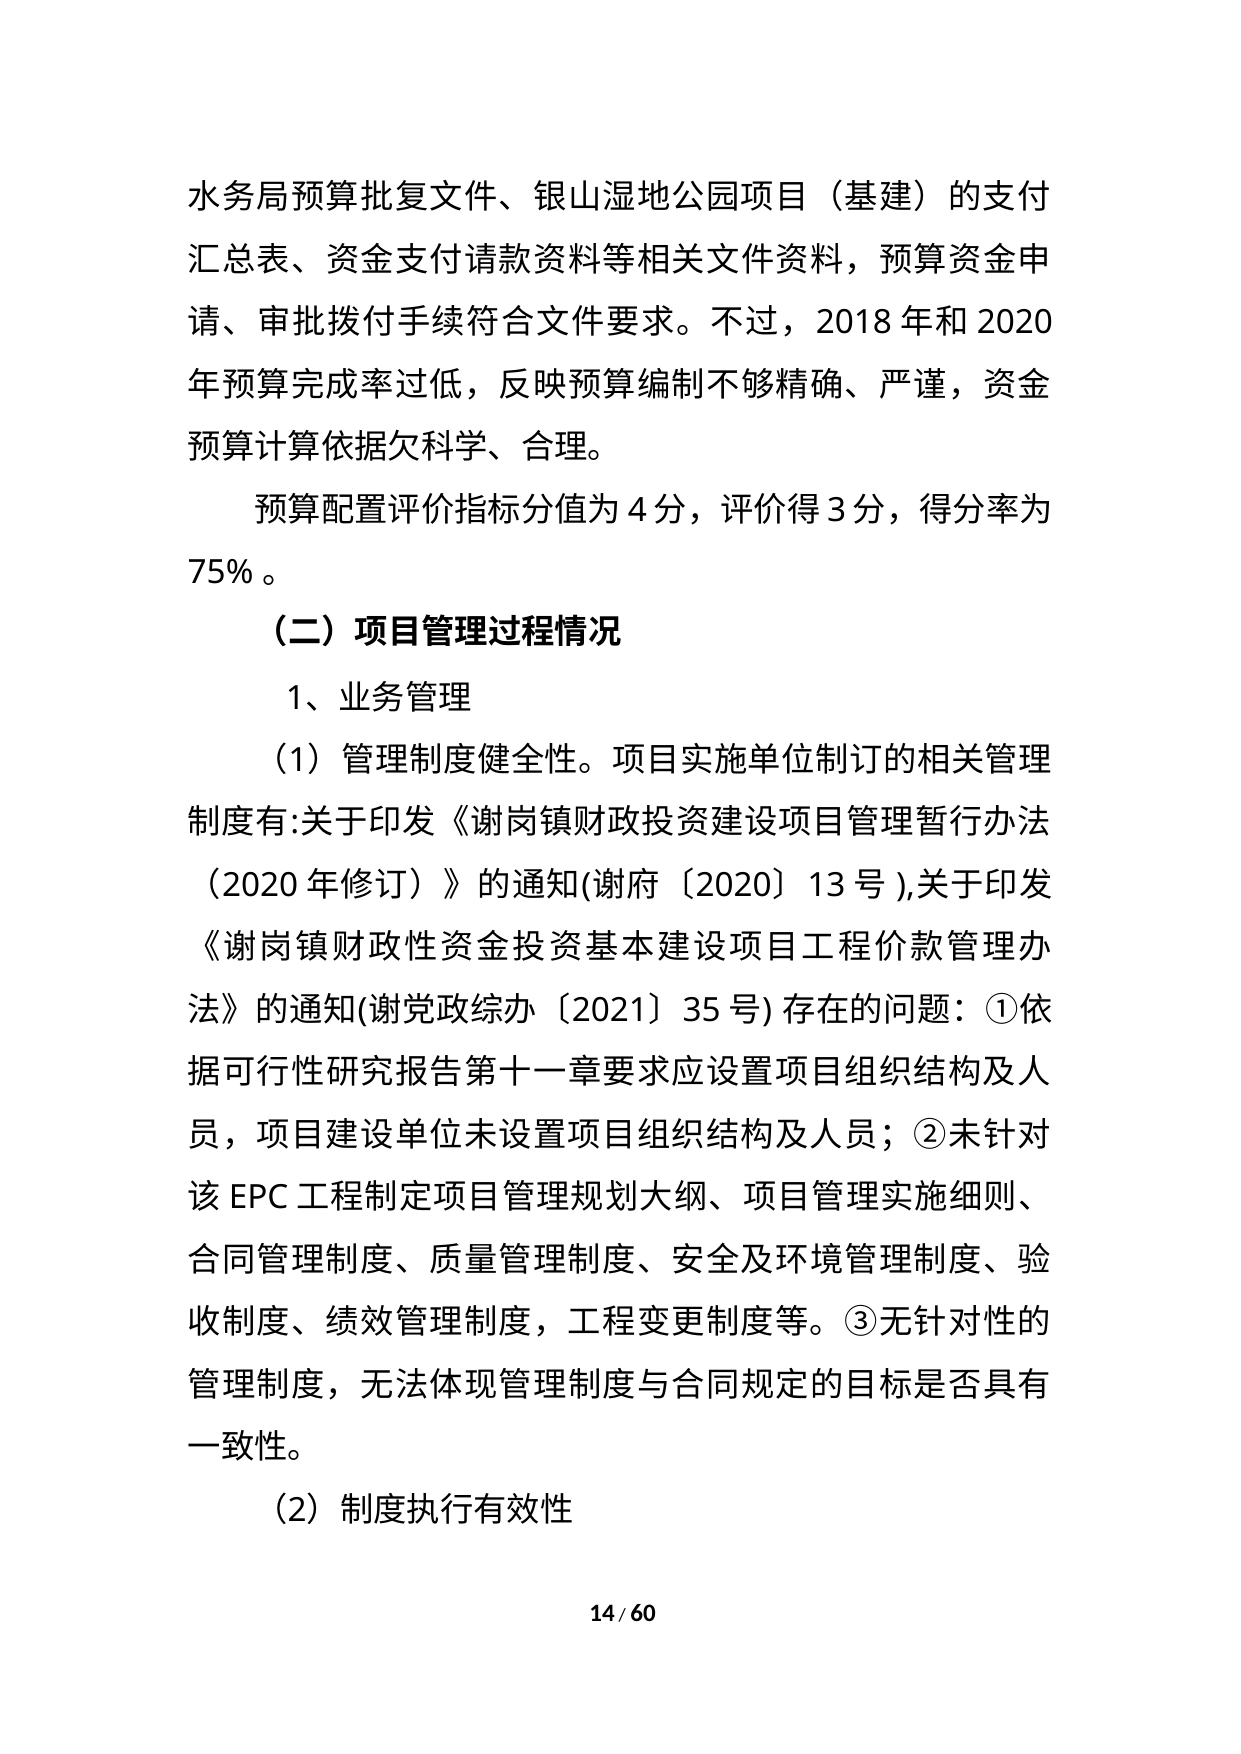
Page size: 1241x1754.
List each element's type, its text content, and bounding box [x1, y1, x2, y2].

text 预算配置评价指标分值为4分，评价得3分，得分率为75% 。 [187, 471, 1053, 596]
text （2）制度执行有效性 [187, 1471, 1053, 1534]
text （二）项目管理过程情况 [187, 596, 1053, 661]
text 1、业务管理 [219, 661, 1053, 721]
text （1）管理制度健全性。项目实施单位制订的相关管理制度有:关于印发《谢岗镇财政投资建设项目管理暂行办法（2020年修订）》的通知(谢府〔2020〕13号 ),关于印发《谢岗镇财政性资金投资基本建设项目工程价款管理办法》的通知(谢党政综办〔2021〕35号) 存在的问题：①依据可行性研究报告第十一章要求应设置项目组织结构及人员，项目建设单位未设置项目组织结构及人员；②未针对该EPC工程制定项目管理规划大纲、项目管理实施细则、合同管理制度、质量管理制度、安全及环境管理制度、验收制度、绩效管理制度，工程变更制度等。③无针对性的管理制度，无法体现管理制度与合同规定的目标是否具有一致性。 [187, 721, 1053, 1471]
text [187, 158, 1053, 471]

...

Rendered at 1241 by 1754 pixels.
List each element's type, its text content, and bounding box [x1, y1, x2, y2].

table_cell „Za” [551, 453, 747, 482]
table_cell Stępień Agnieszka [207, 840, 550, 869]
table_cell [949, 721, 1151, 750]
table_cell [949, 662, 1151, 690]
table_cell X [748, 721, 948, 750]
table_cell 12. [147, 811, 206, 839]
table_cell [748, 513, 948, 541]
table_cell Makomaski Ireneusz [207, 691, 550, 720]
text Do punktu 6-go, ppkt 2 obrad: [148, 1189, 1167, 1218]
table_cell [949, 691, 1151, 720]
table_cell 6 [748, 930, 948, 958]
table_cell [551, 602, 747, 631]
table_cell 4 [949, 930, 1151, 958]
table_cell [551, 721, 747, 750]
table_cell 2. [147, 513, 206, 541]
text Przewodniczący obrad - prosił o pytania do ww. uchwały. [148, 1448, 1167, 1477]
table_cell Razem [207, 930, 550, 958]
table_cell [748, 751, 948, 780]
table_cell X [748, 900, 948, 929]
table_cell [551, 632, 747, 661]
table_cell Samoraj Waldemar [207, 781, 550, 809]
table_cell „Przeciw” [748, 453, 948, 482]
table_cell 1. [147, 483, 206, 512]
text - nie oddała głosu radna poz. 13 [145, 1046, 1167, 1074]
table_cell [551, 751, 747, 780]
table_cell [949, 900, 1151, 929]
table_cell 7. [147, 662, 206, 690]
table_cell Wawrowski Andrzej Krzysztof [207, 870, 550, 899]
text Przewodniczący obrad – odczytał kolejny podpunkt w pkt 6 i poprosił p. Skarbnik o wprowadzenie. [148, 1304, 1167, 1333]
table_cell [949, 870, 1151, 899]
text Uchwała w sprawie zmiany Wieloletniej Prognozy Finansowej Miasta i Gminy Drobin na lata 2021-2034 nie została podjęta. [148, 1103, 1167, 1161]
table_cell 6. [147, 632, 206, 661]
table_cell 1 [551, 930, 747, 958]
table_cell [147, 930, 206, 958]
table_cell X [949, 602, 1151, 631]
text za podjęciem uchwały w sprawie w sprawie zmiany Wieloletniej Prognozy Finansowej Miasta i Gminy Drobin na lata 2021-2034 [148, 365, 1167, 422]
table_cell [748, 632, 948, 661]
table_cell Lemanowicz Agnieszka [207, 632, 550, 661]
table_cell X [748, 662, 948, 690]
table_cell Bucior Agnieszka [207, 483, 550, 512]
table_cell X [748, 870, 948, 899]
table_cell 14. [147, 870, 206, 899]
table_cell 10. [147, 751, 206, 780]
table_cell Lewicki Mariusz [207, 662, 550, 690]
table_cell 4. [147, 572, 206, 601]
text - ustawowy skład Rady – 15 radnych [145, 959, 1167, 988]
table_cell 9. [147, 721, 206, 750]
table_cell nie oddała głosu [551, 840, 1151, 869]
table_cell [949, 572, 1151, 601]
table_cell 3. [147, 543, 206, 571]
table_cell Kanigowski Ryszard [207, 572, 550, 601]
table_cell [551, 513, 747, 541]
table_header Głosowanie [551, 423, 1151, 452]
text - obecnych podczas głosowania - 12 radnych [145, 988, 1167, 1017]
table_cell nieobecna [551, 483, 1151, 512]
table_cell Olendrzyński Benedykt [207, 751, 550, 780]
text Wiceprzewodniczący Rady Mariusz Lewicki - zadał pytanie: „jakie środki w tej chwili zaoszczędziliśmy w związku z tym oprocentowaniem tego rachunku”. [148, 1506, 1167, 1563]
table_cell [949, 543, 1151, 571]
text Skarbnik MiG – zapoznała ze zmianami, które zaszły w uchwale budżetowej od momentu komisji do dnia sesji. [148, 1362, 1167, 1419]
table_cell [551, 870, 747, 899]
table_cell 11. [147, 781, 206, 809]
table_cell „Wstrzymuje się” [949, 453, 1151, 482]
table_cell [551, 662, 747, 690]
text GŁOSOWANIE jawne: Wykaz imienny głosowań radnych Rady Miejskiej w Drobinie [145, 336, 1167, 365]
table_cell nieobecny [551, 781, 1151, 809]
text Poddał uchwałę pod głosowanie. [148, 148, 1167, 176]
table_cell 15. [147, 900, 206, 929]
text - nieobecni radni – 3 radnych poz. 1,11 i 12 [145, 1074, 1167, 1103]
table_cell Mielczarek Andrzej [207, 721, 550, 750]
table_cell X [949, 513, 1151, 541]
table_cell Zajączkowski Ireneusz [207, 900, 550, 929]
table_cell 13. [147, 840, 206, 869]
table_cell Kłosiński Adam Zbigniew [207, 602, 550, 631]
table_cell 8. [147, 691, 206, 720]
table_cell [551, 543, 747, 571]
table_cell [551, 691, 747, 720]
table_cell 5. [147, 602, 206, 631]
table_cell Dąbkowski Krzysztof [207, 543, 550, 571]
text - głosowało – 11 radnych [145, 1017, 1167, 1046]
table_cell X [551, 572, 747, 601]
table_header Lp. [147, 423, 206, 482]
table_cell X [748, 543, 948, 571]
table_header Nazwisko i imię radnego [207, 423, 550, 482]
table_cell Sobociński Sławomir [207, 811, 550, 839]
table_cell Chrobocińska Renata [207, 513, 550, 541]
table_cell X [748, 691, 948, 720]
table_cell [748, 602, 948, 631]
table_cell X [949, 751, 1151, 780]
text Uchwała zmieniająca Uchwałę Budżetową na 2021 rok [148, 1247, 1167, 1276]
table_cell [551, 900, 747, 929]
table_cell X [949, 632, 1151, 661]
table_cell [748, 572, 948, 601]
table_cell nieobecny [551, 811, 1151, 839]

--

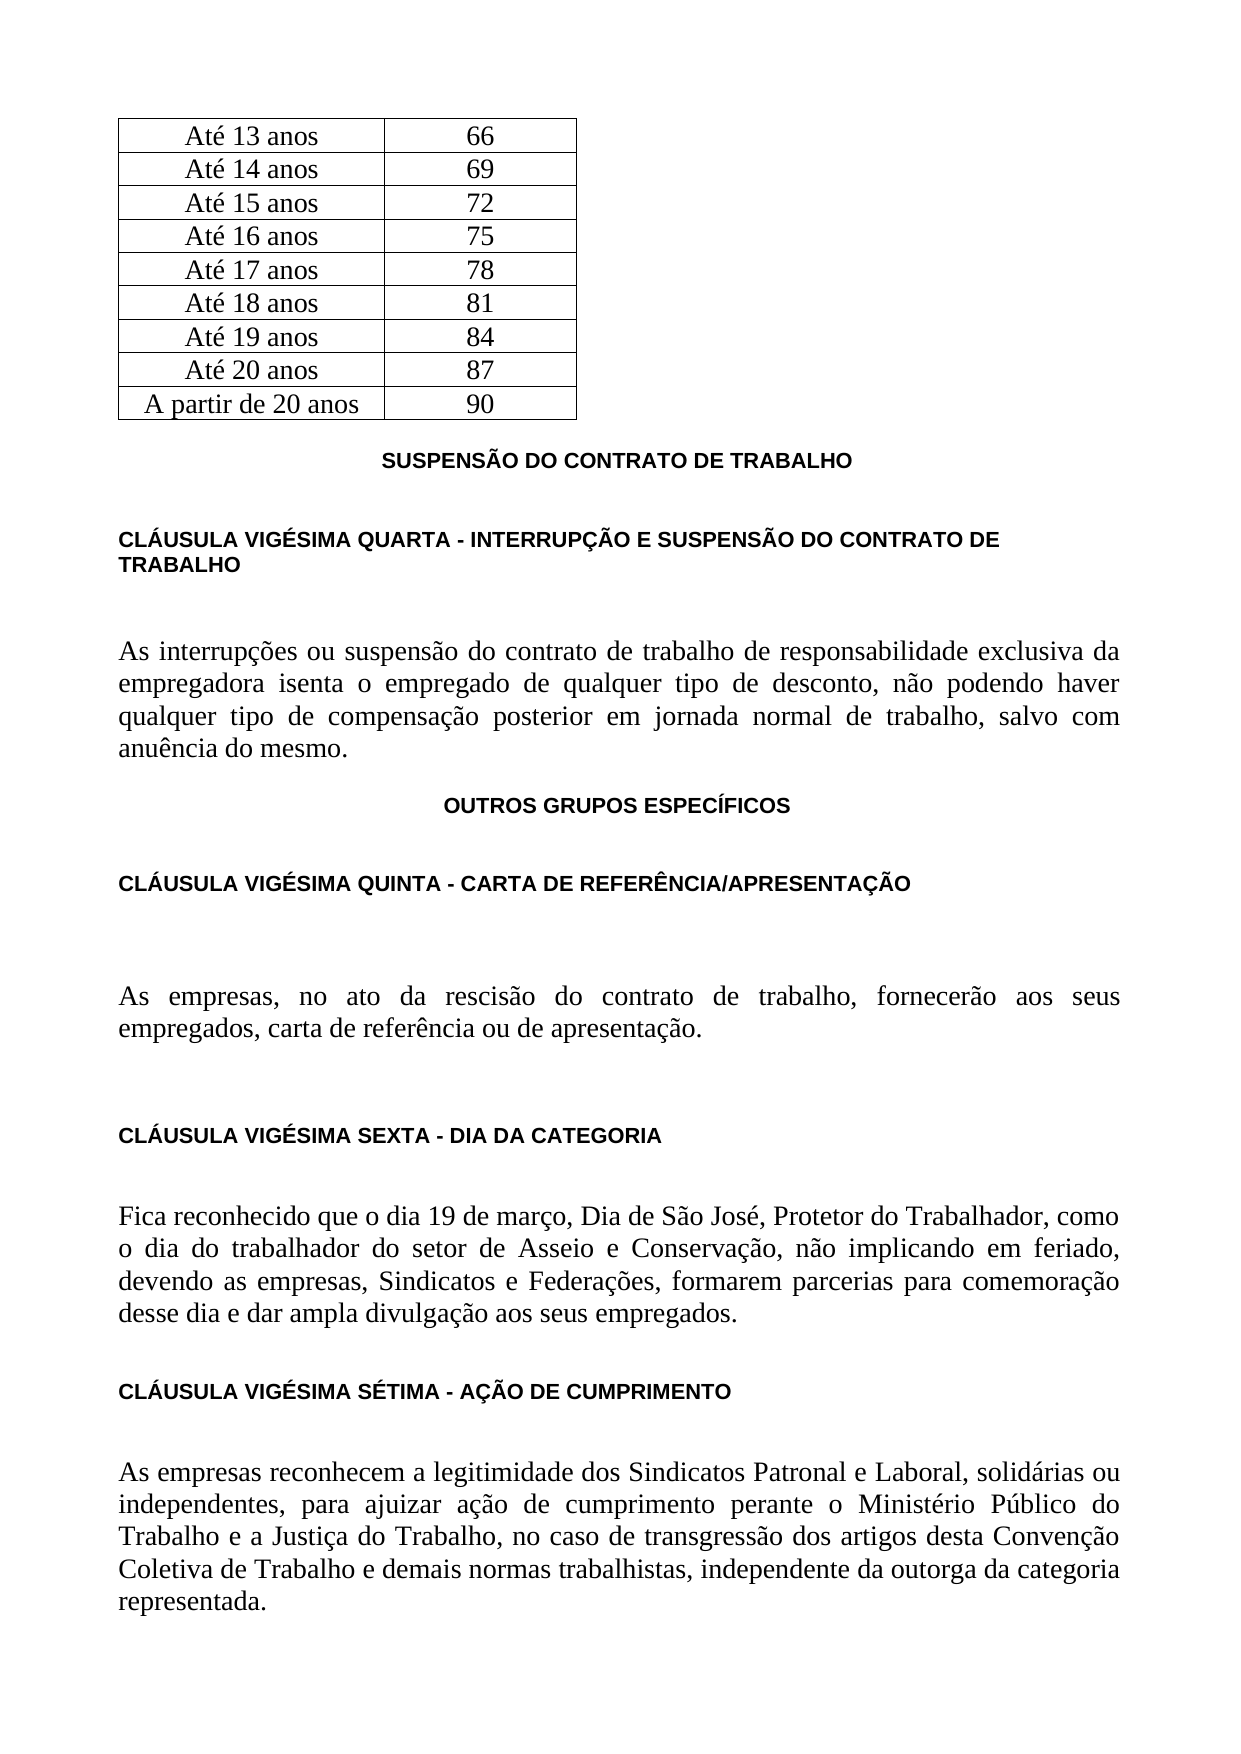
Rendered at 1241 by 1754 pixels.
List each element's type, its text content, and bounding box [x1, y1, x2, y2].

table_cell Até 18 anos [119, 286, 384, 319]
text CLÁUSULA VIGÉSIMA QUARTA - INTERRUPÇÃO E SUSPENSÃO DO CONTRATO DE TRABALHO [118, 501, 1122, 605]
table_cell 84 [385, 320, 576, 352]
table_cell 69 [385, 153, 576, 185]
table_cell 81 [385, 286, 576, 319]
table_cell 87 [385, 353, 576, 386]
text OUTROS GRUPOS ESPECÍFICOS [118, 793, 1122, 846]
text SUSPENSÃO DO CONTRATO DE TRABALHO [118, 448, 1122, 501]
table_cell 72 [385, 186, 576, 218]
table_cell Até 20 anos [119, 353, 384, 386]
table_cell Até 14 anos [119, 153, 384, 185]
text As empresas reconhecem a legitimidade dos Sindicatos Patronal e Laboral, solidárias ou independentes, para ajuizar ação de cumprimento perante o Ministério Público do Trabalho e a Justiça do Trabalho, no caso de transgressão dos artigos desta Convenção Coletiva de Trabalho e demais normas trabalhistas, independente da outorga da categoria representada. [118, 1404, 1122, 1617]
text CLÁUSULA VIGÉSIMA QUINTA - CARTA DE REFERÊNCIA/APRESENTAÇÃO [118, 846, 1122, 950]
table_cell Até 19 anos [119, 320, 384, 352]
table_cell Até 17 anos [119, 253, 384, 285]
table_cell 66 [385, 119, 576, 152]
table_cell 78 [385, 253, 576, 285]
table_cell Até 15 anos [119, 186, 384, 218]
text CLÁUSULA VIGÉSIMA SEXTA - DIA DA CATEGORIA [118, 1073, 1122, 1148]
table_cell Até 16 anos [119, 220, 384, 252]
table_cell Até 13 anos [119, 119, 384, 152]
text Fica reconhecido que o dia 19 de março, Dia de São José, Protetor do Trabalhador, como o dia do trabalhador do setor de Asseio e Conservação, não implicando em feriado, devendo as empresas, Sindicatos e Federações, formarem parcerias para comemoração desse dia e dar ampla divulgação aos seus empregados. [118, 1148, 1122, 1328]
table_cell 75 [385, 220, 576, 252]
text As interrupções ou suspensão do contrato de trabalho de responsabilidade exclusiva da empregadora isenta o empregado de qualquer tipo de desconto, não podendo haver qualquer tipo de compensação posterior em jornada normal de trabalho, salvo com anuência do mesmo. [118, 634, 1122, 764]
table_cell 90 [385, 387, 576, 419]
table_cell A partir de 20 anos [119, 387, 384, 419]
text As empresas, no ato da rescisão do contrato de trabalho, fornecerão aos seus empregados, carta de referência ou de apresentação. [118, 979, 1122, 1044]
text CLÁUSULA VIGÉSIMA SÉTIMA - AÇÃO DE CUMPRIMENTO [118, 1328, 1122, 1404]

# WHAT TO PRODUCE
Lines of the listing that contain the word "empregados" are to be counted; report only their number.

# EXERCISE OUTPUT
2